“We don’t call it branded content, we just call it content,” said Juan Woodbury, SVP, creative director and executive producer, Leo Burnett USA, in last week’s “Branded Content = Brand Content = Content,” at Promax 2019 in Los Angeles. The session included Tom Kaniewski, senior creative director, ad sales creative, A+E Networks and Daniel Sattelmeyer, head of creative and partner, Bark Bark.
What does the future of branded content look like? Just ask these three who are collectively helping to shape it today. From the agency side to the network side, they are finding innovative solutions by making sure the content benefits both sides.
“One thing about branded content,” said Kaniewski, “[is that] everyone knows it’s two brands coming together. But the second part of it is that it’s got to be mutually beneficial for both brands. When we approach branded content, we think of it like we’re making content for someone, not for everyone. We’ll let the sponsors’ commercial cover the everyone.”
For Kaniewski, this means getting specific on the audiences you want to reach. He continues, “Let’s say [clients] want to target millennials. We have the ability to target millennials who travel, who like sports or music. That’s how we dig in deep.”
Woodbury shares the same sentiment, saying “It depends on our demographic and who we’re targeting. We just want to make sure that we make films, content and music for a specific person, to solve a specific problem for our clients.”
As it goes with the digital age, there’s been dramatic changes in how branded content is created. Especially within the last five to ten years.
“When I started doing branded content about ten years ago,” said Kaniewski, “the most common thing we would hear from our sponsors is ‘When are you going to hold up the product? When are you going to say the name of the product?’ That’s what we got all the time.
“Now, it’s changed. They really understand the value of storytelling. They understand giving some sort of reward back to the consumer. That’s been the biggest seismic shift, and we [have] welcomed that. It’s way bigger than trying to sell something. It’s the difference between making somebody engage with your content versus somebody enduring through another commercial.”
From the commercial side, things are a bit different. Mostly, clients are just trying to sell audiences on a specific product, and it can get tricky.
“For me, it’s a little different because we come from the commercial base and we’re going to try to sell you on a specific product.” said Woodbury. “For my department, we’ve blurred the lines. We want to be authentic to our clients and consumers. Everybody’s aware that they’re being sold to so the question for a lot of our clients is ‘How do we solve your problem of trying to sell your particular product’. The best thing is to be authentic and to make sure we have a natural connection with the consumer. A connection of ‘Can I identify with this brand right here?’ Especially for our younger millennials. A lot of them are asking ‘What does this mean for me? I understand I need to have toothpaste but what is that brand about?’”

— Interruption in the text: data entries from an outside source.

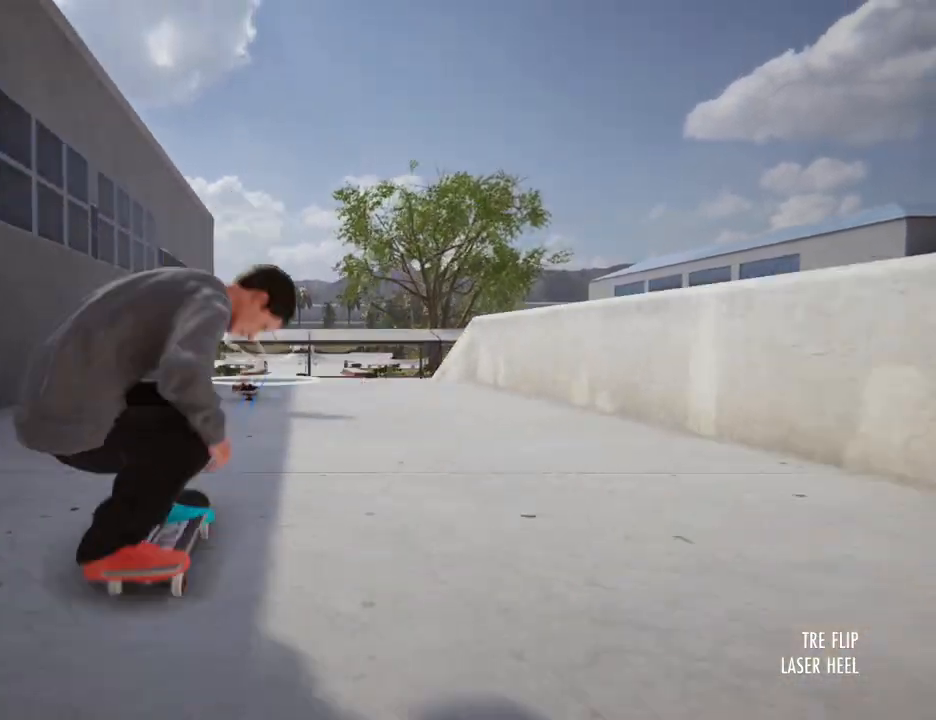
Gameplay with a controller (Xbox layout); each line is a JSON object with the inputs held at the frame after it. "button_events" lists button changes between this image and that frame as [ms after this image, input, new state], when the widget could be followed in between (sticks are given only as held states). Not read: DPAD_UP L1 L3 R3.
{"buttons": [], "left_stick": "center", "right_stick": "center", "button_events": []}
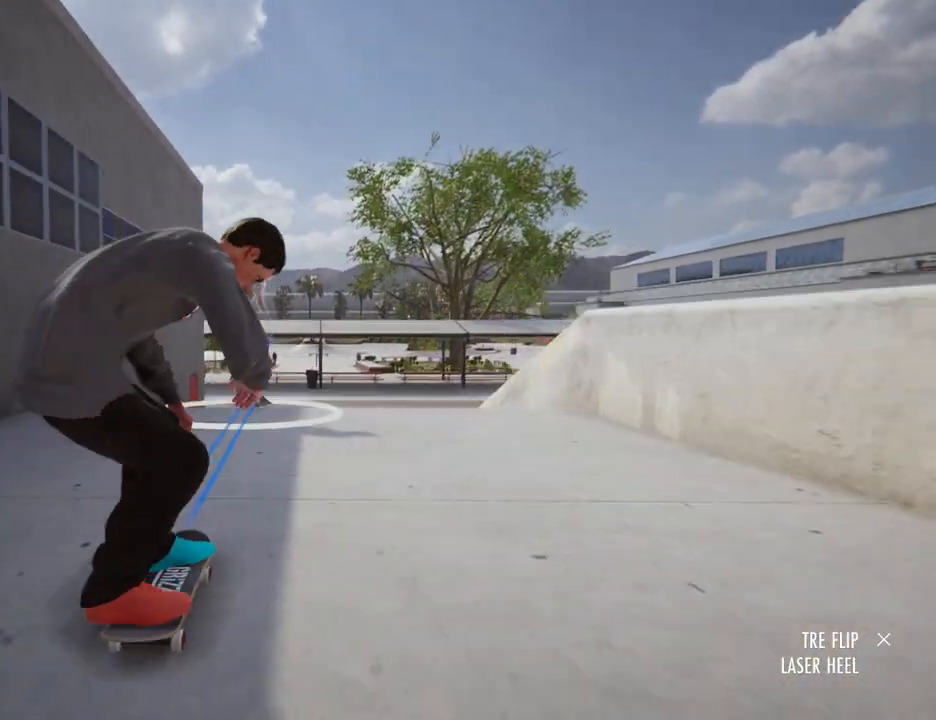
{"buttons": [], "left_stick": "center", "right_stick": "center", "button_events": []}
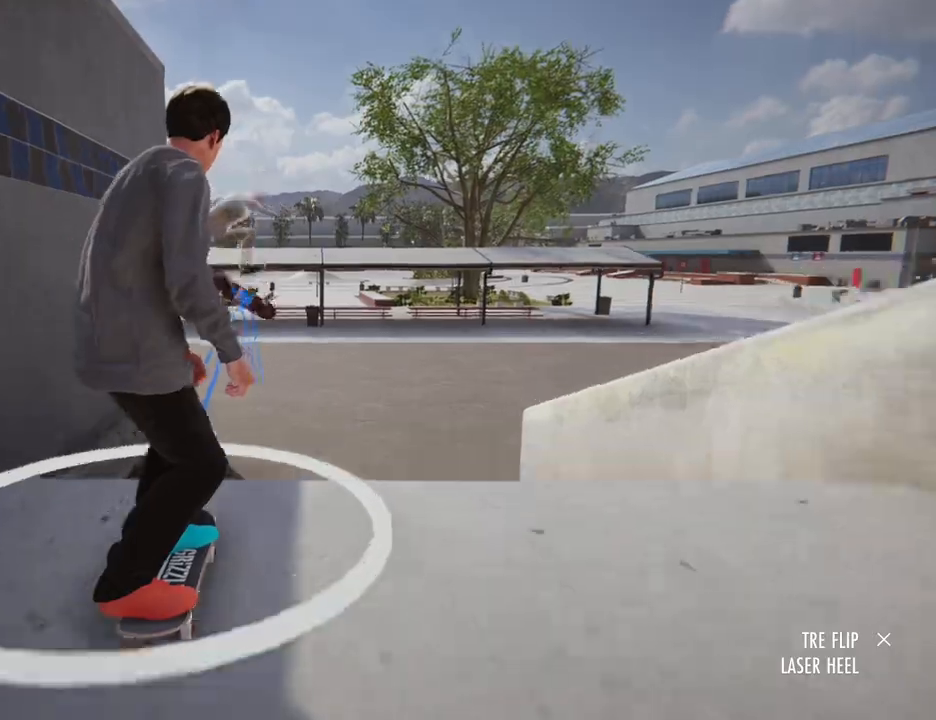
{"buttons": ["A"], "left_stick": "center", "right_stick": "center", "button_events": [[217, "A", "down"]]}
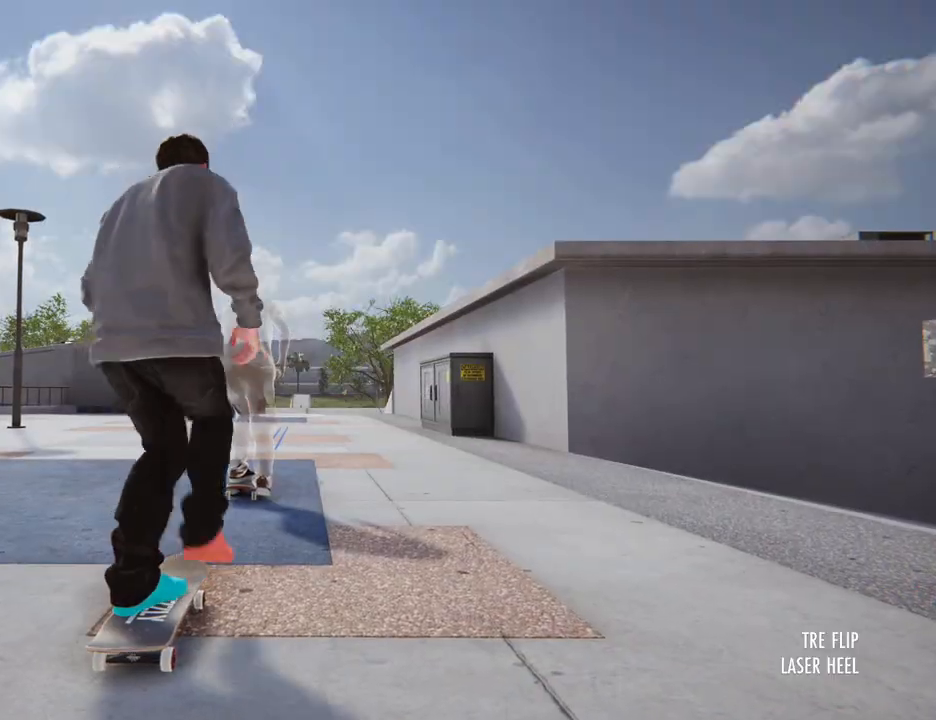
{"buttons": ["A"], "left_stick": "center", "right_stick": "center", "button_events": []}
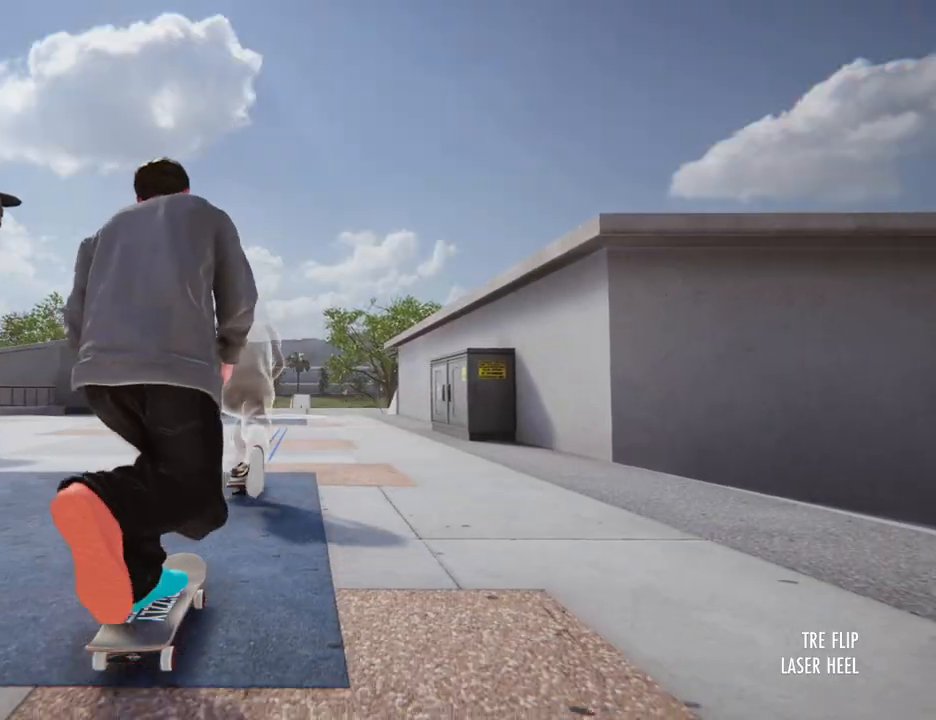
{"buttons": ["A"], "left_stick": "center", "right_stick": "center", "button_events": []}
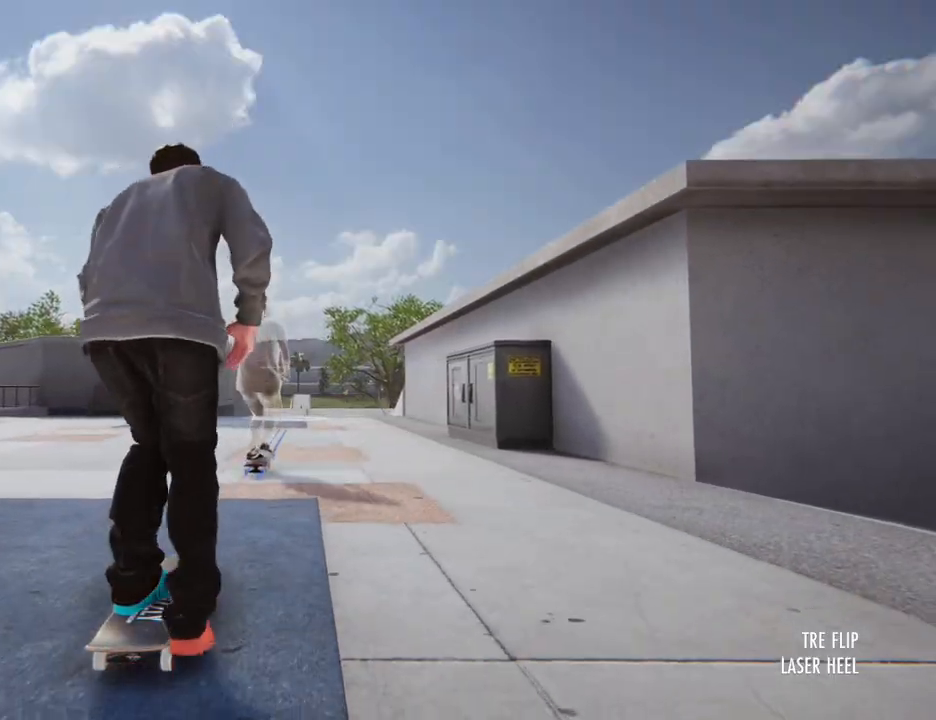
{"buttons": ["A"], "left_stick": "center", "right_stick": "center", "button_events": []}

With the changes to branded content comes changes to the length of the final creative. Jow exactly do you sell clients on creating not just the traditional :60 but on longer form content?
Kaniewski shared his perspective from the network side: “Everyone loves to do the big splashy spot and we used to like to do it too,” he said. “But when my team and I get together, we’re always thinking of ‘how can we take this one idea and grow it?’ Even in the germination stage, how can we create a franchise? How can we build something outside the one-off? We’ve been pretty successful creating franchises with all our brands. We’ve been able to do that deep dive and get into these sponsor categories. The storytelling ones have been the most rewarding, where there’s a pro-social cause. We love to work on those.”
For Woodbury on the agency level, the approach is different.
“I don’t look at it from just the 30-second spot, even though that might be the main thing in our brief. The first thing I always ask the client is ‘How do you want people to feel about your brand? And what do you want the consumer to take away from it?’ That’s really important. From the creative director side, that’s how I form the ideas. As far as a deeper dive, we do that. We welcome different partners. Before, we were just doing the 30- second spot with a simple production company. But now we look at how this affects the consumer. We want to do the big 30- or 60-second splash, but it’s about connecting with the consumer.”
With these changes, you still have to sell-in these creative ideas. Kaniewski discussed the pros and cons of getting brands to partner with their producing vendors.
“On the network side, you still have these great big tentpole events that we can do together and give sponsors opportunities for. For our brands, on a weekly basis, we have Live PD. At Lifetime, we have It’s a Wonderful Lifetime. On History, we do lots of programming around Veterans Day. We did forty pieces of branded content around that. We also have our commensurate social channels to go with it. Appointment viewing is still a big thing, there’s tons of opportunities for brand storytelling. Everything from the Superbowl to Shark Week. Unbelievable opportunities are still there on the network side.”
The group seemed to agree that collaboration was needed from all sides in order to continue doing branded content the right way.
“What I’m actively doing is having those conversations with networks,” said Woodbury. “We just did something for Kraft while the government was shut down. We wanted to do a pop-up store and that was all we wanted to do initially. We asked ‘How do we want to get this out there?’ We opened up the store within 24 hours, and we were able to help out folks. If I had your number (Woodbury points to Kaniewski), we would be able to see how we would bring it to a network. That is where I think the future needs to go.”